According to Doyle, an SBC is a state-mandated charge for all electricity and natural gas customers and is used to fund clean energy activities. The SBC helps the college save money because it takes advantage of clean energy rebates from NYSERDA. 

Doyle said his team has been working with NYSEG and school districts and towns across New York state to replace gas vehicles with EVs in the college’s fleet. Doyle said the only EV the college has in the fleet is the Eco-Reps vehicle. He said he has been looking at maintenance costs and charging requirements. He said the college is looking into a large fleet charging station in the facilities and maintenance area of the college’s campus. 

“We are also looking to expand our public charging and getting it up and running in a more reliable way,” Doyle said. “I’ve had some trouble with the charger in the Community Center and in the visitors’ parking lot.” 

Doyle said the charger at Circles Community Center went down recently and he and his team are looking into what caused the issue. He said they suspect either the charger’s signal went down, it needs a new SIM card or it needs a new plug. 

Doyle said one disadvantage of having chargers on campus is their potential unreliability. He said another disadvantage would be toward drivers without electric vehicles. 

“There’s an important equity piece to this too,” Doyle said. “We want to encourage the use of chargers, but we recognize that electric vehicles — even with subsidies — are a more expensive vehicle, so does that mean we displace another potential driver in parking as well as bike parking? These are all important things to take into account.” 

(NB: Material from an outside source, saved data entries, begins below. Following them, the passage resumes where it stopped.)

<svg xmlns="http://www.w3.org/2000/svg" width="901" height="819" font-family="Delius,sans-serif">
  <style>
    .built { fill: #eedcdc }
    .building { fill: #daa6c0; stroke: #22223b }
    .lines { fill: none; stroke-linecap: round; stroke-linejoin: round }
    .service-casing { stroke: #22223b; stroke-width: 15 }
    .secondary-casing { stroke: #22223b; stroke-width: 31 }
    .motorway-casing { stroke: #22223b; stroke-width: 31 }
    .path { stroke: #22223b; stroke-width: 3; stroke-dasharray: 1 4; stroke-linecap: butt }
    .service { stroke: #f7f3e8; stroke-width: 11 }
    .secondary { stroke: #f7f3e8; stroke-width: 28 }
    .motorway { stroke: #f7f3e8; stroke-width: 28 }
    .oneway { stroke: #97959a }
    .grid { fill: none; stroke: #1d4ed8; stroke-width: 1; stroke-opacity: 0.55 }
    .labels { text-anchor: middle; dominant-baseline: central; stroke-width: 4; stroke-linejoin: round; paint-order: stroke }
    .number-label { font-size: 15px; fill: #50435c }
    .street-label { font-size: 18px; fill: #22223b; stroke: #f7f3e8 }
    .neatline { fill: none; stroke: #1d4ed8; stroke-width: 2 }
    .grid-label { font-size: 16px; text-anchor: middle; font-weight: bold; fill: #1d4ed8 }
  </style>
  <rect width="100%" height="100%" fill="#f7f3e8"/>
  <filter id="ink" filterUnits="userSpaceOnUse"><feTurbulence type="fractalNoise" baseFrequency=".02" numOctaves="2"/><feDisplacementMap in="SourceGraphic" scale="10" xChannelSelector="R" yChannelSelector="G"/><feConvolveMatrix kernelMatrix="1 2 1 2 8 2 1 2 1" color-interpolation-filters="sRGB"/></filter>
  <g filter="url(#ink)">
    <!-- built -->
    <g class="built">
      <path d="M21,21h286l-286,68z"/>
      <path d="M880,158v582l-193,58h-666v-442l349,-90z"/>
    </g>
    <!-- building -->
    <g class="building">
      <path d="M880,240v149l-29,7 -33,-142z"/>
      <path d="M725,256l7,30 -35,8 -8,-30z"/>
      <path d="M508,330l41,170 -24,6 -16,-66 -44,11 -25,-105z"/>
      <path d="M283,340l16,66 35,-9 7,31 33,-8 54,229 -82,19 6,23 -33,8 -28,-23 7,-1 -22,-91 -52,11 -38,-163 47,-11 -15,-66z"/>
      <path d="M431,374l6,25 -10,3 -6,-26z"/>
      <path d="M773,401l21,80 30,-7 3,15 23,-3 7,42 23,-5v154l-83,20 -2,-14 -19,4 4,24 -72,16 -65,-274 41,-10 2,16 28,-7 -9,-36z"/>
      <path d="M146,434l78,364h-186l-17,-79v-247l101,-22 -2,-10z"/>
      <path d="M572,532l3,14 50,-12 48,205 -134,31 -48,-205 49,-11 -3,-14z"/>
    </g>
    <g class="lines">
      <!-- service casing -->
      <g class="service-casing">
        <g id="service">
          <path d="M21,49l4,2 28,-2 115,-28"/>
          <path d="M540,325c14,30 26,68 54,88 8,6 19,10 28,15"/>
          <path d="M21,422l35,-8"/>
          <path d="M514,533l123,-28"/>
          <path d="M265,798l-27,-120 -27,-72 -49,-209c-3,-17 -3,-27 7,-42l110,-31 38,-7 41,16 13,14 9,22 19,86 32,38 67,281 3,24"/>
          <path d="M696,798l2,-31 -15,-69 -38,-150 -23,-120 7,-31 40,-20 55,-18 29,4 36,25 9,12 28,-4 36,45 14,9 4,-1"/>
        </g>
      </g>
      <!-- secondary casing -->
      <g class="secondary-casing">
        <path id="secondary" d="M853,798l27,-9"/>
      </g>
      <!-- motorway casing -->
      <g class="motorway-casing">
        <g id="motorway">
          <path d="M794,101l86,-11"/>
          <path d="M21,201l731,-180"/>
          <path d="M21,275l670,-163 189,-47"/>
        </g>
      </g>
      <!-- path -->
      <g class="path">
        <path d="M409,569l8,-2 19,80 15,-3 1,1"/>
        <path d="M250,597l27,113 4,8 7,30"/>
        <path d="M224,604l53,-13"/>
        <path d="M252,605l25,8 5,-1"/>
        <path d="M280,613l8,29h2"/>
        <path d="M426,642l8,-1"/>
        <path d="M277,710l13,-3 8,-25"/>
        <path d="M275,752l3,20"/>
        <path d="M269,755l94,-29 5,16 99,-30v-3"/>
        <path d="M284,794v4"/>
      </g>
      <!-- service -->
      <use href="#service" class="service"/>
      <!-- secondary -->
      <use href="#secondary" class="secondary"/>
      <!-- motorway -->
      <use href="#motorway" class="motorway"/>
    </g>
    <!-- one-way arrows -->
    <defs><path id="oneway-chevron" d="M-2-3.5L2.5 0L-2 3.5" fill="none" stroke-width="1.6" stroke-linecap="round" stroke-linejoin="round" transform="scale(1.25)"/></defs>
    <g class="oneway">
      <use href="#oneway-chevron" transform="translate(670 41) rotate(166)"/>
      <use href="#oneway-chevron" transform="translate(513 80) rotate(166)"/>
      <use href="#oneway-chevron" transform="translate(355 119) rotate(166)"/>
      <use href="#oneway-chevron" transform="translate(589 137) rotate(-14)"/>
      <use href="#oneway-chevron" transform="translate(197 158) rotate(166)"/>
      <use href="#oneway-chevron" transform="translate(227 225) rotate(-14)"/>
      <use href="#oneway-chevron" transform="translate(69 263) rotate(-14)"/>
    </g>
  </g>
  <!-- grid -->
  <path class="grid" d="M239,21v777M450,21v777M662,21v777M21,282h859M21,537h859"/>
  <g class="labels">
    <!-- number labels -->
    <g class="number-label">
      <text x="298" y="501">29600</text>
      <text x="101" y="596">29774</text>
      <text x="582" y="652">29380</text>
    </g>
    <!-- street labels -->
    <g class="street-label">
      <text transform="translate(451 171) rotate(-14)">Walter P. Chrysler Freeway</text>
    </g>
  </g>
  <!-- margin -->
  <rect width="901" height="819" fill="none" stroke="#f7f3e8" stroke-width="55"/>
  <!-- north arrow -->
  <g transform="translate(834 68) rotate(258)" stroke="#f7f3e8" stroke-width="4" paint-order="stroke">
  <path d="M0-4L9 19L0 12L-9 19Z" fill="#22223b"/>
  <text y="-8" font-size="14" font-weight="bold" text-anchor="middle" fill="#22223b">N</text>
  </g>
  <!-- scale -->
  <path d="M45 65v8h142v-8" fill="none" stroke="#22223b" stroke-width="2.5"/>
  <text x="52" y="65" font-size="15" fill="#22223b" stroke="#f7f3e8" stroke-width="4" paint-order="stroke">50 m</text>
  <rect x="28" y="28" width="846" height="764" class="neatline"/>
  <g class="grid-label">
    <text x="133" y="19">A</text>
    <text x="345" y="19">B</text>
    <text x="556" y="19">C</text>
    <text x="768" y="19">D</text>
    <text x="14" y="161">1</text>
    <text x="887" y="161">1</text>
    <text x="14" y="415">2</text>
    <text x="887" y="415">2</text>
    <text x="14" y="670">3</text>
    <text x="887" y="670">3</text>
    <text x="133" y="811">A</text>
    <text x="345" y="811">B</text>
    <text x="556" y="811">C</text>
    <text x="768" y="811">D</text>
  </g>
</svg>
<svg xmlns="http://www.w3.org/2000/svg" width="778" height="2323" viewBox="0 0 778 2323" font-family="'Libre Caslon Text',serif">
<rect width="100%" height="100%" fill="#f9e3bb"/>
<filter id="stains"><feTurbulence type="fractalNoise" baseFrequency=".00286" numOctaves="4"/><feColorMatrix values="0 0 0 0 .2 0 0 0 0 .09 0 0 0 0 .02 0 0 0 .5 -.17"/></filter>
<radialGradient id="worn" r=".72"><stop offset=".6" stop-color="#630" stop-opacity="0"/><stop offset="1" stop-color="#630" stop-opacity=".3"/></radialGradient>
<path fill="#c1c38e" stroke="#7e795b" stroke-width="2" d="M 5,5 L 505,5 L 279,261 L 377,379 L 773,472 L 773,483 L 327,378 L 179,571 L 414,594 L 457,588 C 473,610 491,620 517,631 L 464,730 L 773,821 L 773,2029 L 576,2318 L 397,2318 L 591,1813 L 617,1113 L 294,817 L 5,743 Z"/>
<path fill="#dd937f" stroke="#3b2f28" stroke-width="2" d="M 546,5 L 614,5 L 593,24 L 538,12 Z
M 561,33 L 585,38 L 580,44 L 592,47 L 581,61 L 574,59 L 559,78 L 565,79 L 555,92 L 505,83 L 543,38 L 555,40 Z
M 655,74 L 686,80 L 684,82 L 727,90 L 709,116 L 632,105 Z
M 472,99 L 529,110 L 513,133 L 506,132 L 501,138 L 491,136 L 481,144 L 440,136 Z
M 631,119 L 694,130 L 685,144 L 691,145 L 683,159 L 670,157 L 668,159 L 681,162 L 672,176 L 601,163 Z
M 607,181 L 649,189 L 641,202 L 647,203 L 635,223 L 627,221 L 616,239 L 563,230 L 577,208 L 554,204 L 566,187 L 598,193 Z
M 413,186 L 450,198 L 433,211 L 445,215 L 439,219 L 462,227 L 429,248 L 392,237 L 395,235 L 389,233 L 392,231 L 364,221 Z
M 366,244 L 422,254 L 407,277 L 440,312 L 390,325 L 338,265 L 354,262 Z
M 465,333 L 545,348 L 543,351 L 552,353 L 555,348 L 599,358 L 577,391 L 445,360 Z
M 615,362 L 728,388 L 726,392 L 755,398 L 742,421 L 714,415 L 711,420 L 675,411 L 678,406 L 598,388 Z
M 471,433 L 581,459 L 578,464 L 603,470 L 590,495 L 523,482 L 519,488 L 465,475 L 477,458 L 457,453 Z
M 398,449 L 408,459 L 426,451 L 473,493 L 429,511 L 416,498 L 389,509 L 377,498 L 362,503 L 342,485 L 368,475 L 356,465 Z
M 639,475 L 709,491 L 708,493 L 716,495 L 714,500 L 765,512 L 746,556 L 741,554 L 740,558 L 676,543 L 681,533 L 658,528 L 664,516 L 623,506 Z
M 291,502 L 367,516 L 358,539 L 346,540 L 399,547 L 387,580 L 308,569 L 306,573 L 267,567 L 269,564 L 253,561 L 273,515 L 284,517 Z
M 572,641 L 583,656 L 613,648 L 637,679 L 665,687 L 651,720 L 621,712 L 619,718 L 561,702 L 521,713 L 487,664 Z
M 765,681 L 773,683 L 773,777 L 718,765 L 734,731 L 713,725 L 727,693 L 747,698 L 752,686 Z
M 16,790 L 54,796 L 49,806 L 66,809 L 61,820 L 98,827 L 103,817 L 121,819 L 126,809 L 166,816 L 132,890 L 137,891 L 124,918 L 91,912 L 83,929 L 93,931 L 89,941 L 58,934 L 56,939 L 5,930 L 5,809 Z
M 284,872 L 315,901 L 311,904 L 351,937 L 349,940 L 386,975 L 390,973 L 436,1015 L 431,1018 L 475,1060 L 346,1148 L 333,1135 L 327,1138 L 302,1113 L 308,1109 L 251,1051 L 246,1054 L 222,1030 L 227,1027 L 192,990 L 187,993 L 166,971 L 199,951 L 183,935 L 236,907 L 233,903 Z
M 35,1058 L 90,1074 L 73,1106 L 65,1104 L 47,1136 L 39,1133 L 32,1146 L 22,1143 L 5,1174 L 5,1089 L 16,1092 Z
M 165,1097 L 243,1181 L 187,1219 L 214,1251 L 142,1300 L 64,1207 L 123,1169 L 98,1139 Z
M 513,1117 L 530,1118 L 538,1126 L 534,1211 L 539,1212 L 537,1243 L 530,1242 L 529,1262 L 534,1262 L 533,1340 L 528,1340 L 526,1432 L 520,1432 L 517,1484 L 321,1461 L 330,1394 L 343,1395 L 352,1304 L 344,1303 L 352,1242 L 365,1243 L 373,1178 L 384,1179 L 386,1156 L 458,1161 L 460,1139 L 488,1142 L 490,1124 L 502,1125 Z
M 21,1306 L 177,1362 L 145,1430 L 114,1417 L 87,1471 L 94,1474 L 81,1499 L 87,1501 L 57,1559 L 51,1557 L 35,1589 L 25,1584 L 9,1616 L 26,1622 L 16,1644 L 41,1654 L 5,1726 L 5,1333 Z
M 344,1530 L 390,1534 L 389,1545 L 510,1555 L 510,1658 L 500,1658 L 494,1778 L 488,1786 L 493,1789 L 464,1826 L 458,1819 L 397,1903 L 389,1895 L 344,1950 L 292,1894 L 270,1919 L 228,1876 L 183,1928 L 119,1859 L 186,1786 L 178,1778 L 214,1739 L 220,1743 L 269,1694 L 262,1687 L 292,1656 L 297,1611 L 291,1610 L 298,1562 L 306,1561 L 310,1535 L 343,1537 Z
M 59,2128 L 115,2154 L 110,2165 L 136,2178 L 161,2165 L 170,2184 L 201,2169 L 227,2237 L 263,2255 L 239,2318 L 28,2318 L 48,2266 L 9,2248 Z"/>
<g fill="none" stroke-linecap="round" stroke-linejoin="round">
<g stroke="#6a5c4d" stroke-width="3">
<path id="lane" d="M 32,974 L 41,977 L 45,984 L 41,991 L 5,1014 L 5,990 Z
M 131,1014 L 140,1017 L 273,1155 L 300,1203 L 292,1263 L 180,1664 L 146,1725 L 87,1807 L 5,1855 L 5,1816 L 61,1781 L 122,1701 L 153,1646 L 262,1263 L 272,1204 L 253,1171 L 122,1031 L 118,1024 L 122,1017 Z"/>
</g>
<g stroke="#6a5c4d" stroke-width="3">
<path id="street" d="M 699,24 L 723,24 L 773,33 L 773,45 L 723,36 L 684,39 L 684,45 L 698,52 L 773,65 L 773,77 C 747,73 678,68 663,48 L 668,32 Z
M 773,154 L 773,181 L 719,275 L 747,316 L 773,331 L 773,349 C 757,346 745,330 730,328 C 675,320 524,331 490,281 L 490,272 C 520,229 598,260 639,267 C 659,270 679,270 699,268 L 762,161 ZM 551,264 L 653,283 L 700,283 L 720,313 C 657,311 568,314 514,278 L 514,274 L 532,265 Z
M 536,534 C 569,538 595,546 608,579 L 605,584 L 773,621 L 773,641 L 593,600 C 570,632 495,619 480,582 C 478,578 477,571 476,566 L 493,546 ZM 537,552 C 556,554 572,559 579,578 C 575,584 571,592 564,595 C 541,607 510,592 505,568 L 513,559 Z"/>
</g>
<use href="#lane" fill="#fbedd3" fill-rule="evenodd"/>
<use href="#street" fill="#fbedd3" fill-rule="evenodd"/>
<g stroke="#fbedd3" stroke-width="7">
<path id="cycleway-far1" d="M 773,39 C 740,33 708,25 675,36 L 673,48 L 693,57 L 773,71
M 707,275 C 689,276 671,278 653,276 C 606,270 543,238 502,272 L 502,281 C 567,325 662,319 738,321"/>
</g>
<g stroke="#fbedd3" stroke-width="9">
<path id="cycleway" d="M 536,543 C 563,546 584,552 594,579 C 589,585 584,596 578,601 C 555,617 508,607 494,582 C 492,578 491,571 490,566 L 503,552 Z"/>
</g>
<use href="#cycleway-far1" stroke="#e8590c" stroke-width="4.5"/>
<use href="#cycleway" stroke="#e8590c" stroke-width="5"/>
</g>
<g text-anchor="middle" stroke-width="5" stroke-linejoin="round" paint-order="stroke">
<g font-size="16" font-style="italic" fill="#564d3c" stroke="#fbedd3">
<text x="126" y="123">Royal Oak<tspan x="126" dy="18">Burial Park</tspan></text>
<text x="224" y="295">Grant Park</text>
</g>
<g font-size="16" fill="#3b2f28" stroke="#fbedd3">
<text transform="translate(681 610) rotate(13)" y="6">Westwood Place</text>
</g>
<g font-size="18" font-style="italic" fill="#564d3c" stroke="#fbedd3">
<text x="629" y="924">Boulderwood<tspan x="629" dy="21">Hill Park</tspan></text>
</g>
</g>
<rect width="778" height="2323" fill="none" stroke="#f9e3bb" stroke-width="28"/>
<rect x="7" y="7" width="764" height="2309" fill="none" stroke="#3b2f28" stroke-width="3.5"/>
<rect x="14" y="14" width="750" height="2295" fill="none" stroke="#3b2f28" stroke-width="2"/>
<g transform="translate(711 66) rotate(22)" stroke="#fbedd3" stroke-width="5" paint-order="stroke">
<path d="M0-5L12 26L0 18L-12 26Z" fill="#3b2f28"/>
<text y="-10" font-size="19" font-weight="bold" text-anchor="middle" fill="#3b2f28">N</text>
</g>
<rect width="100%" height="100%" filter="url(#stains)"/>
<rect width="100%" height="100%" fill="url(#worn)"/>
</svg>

Paula Turkon, assistant professor in the Department of Environmental Studies and Science, said that although the chargers promote energy-efficient cars and the use of renewable energy, people must keep in mind where and how the electricity for the chargers is being made and if it is being made sustainably. 

“You have to evaluate the renewable energy we use, because [Ithaca College is] buying it, but it’s being produced somewhere else,” Turkon said. “Even the solar that we produce is being produced somewhere else.” 

Turkon said decisions made about sustainable energy are never cut and dry. She said there are still other factors to consider, like how much renewable energy the college buys from NYSEG’s electric grid in order to offset the amounts of renewables it cannot produce. 

“[The energy the college produces] goes into the grid, we work off the grid, so we don’t actually use that energy directly,” Turkon said. “It’s just that we’re helping to facilitate the generation of that energy for the grid. So to me, any of these kinds of decisions are not nearly as obvious as the media often makes it seem.”